TASK GOAL:
Write only the number of lines in the entries below that contain the string "pixels".

SOURCE MATERIAL:
+++

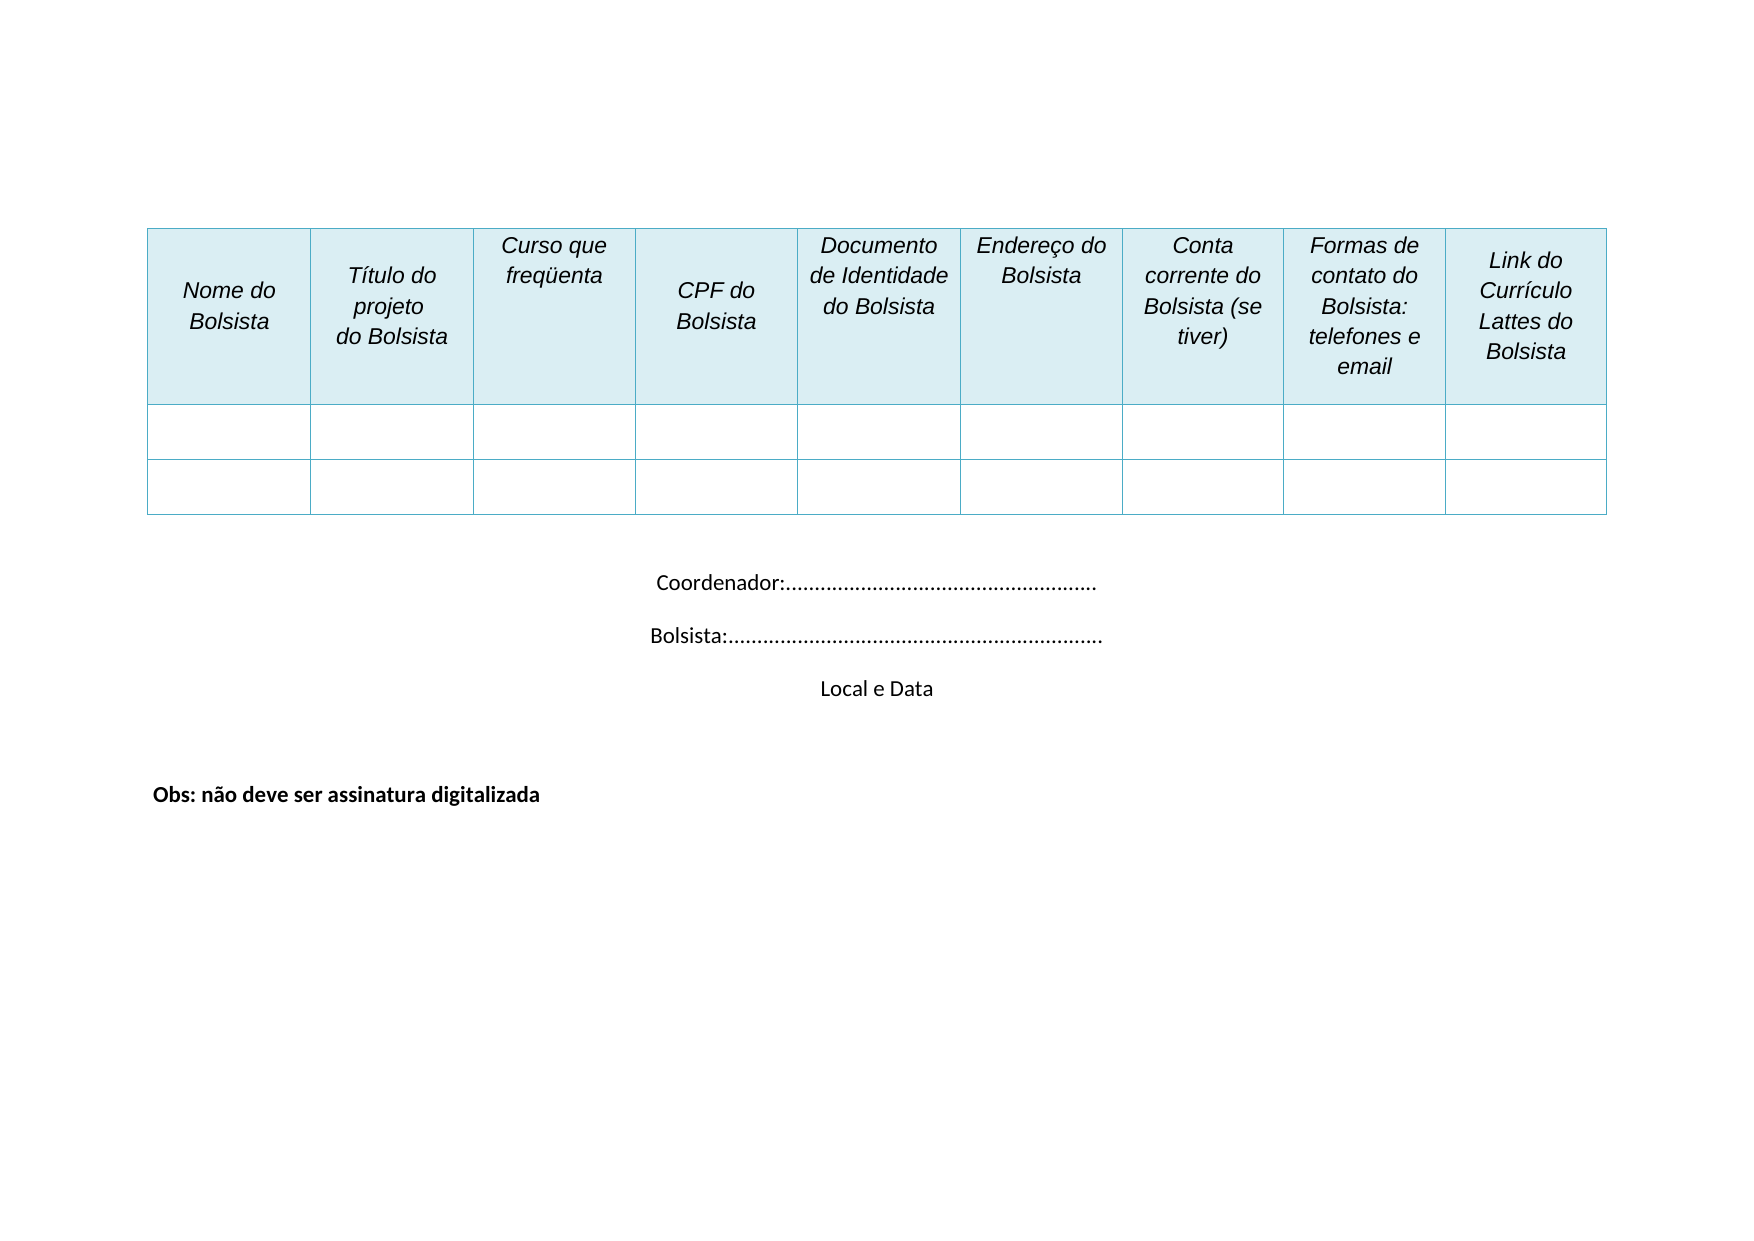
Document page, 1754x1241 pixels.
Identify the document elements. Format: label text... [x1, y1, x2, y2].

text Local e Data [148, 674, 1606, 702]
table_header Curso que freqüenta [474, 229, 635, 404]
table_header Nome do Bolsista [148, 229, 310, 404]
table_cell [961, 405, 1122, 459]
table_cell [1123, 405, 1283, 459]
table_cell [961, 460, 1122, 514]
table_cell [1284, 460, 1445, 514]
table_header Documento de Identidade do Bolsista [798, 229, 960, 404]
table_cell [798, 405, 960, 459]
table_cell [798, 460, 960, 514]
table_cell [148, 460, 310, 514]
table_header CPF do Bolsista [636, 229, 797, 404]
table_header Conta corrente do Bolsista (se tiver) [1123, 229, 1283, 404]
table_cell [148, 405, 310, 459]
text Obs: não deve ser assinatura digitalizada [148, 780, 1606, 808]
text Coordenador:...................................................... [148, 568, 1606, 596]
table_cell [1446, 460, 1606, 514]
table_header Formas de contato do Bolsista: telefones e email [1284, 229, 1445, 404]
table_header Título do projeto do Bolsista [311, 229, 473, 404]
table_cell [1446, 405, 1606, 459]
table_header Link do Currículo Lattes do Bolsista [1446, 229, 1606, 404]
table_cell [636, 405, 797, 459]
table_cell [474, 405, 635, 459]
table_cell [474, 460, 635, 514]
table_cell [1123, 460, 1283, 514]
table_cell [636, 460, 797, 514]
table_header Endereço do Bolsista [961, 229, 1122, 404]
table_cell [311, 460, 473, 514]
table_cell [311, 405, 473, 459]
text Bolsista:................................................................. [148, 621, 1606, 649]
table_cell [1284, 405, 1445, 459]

+++

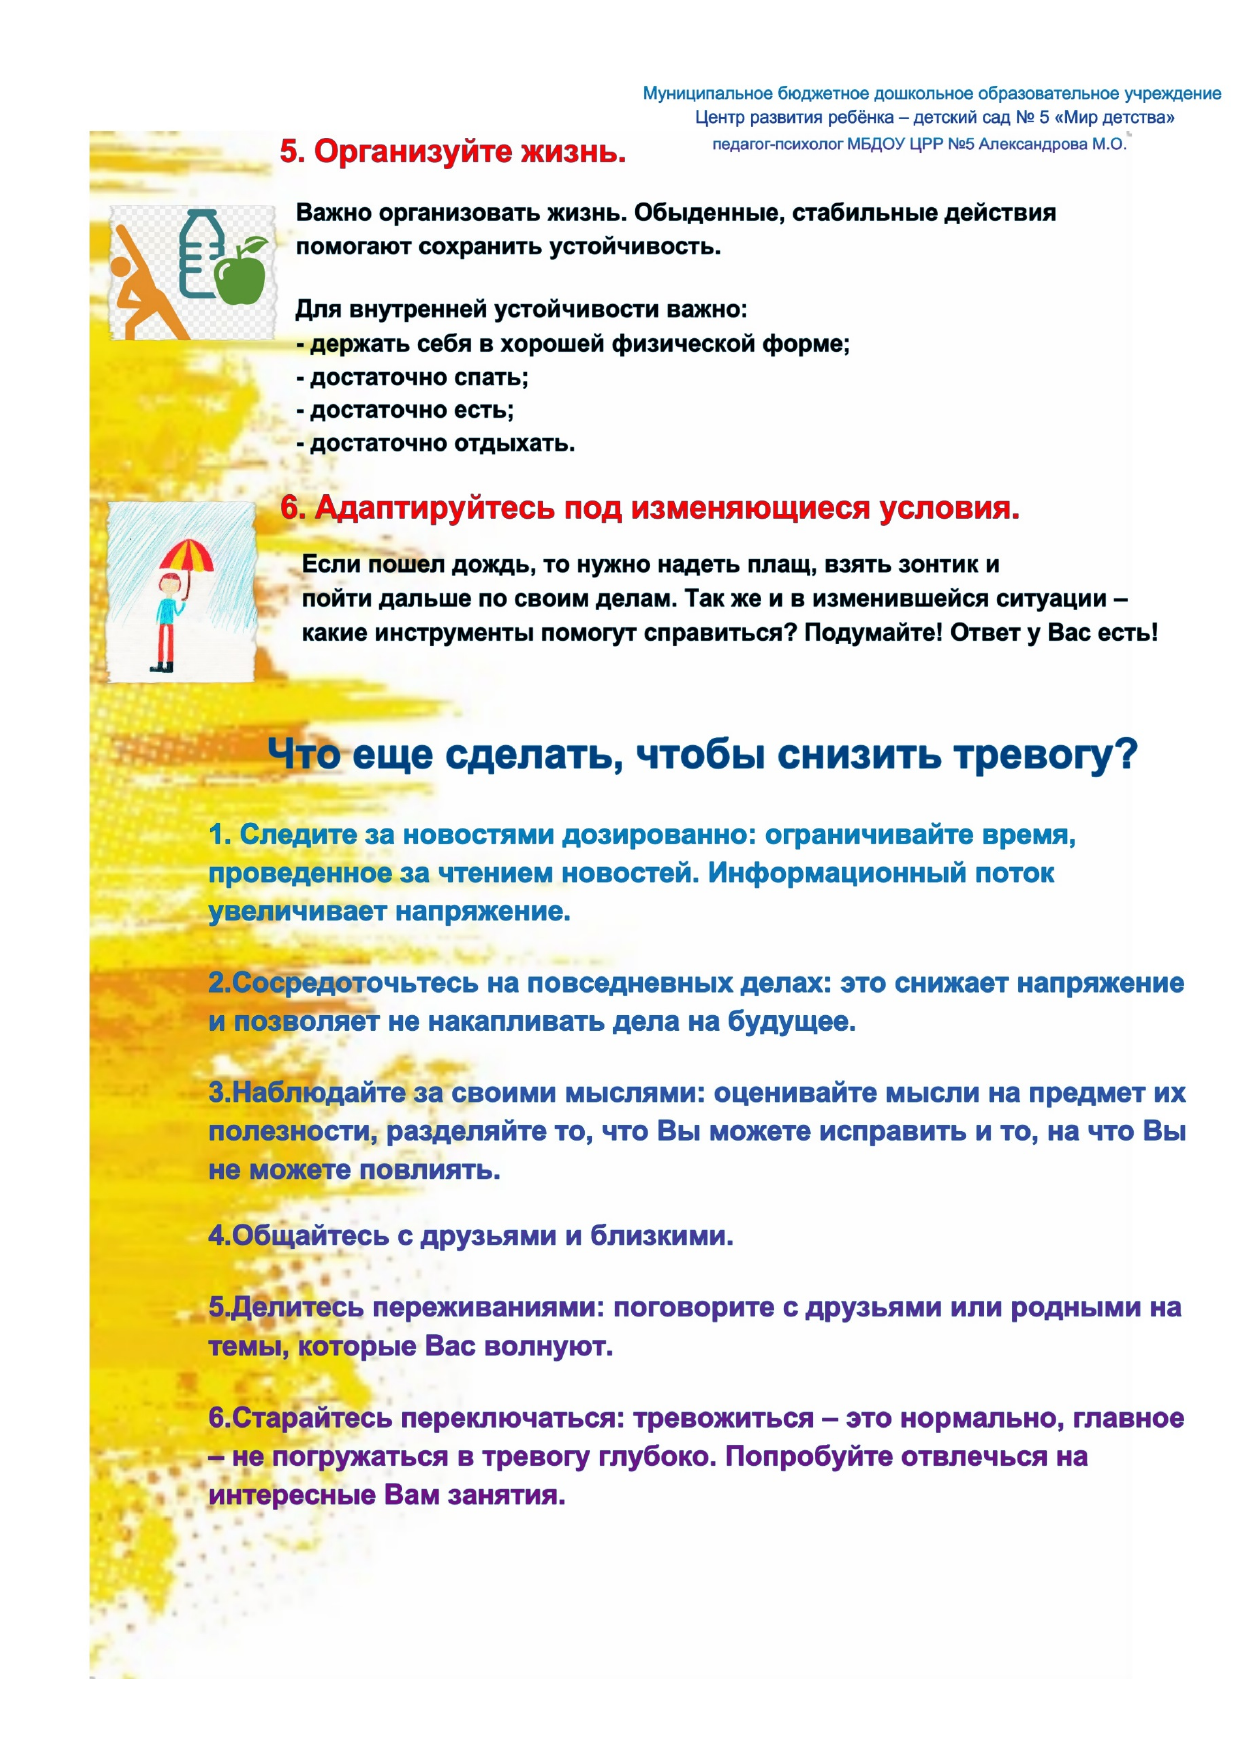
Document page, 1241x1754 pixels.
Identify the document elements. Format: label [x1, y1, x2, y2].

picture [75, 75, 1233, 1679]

+++

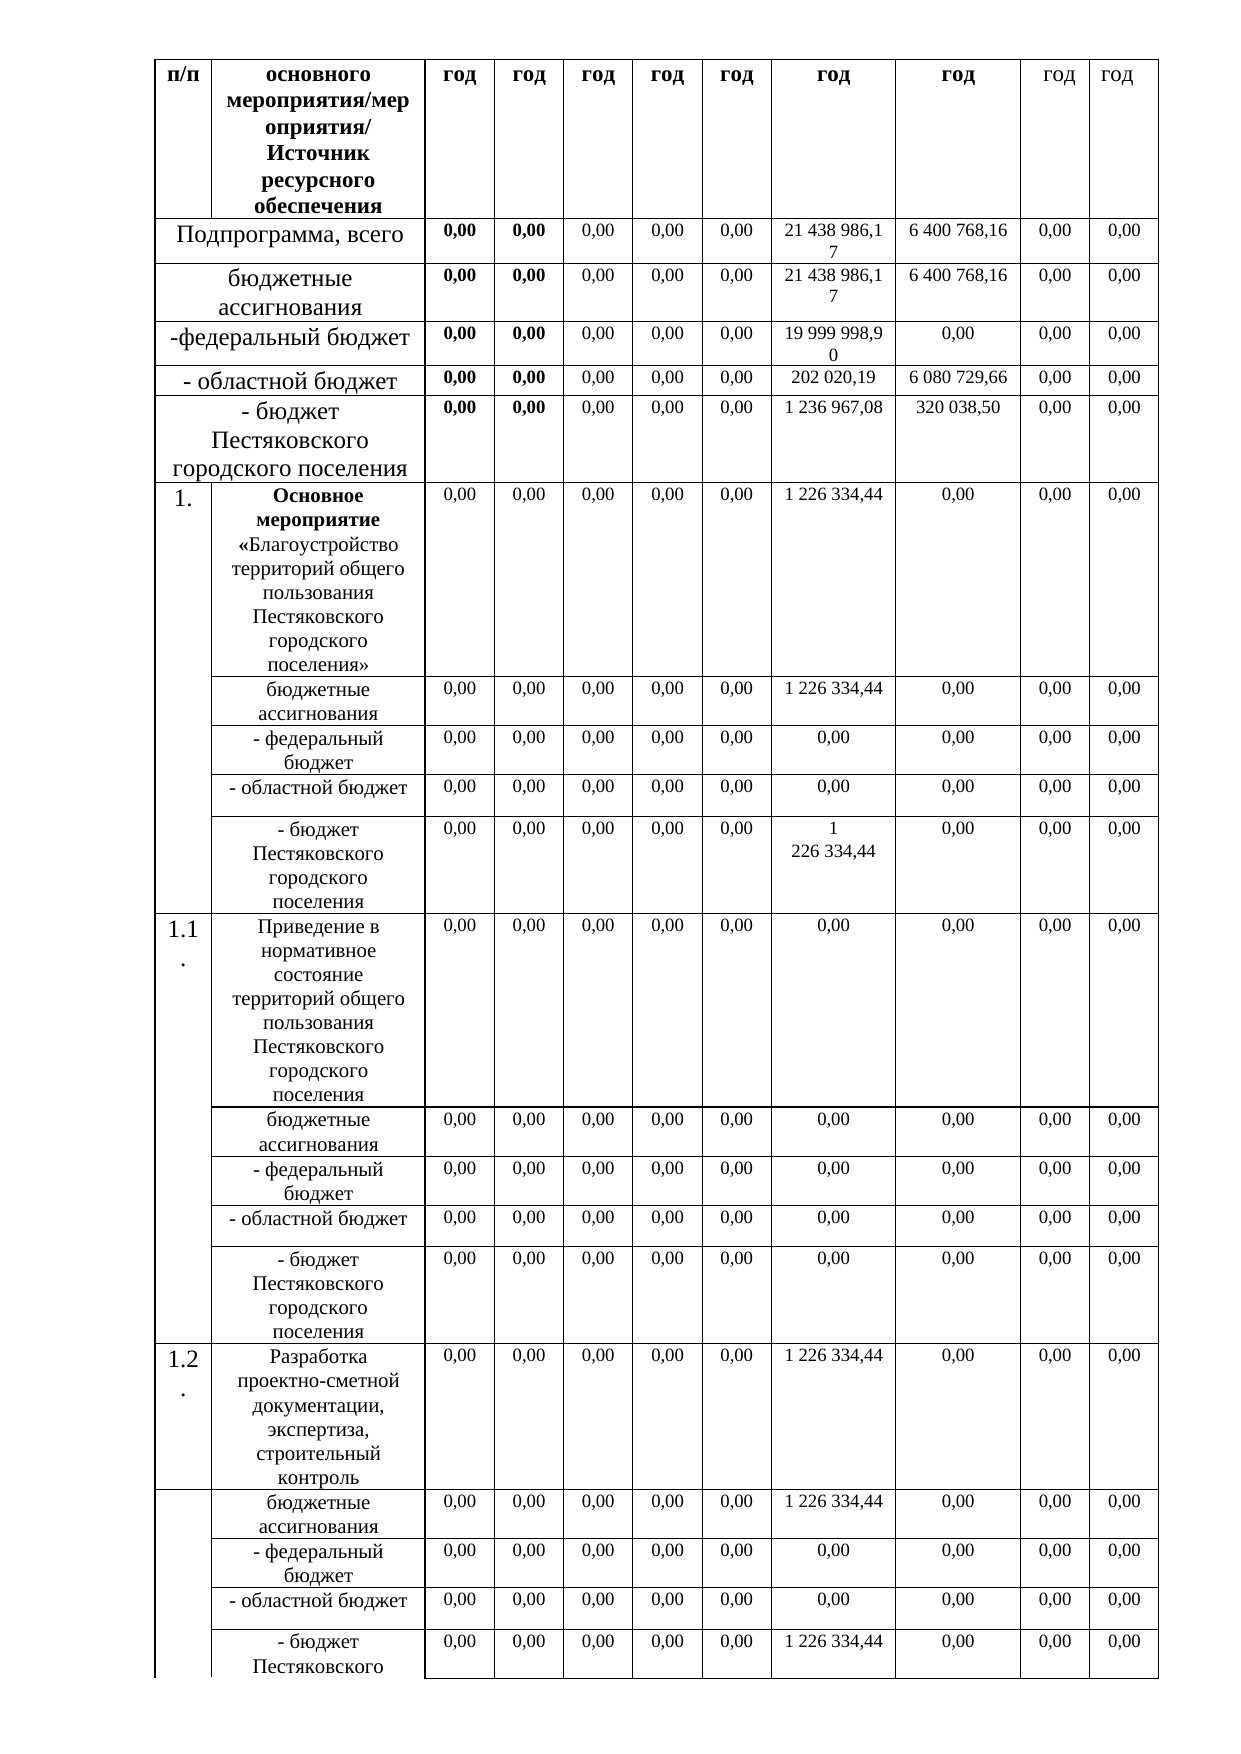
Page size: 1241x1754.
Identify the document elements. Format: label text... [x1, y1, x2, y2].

+++

ANSWER BOX:
2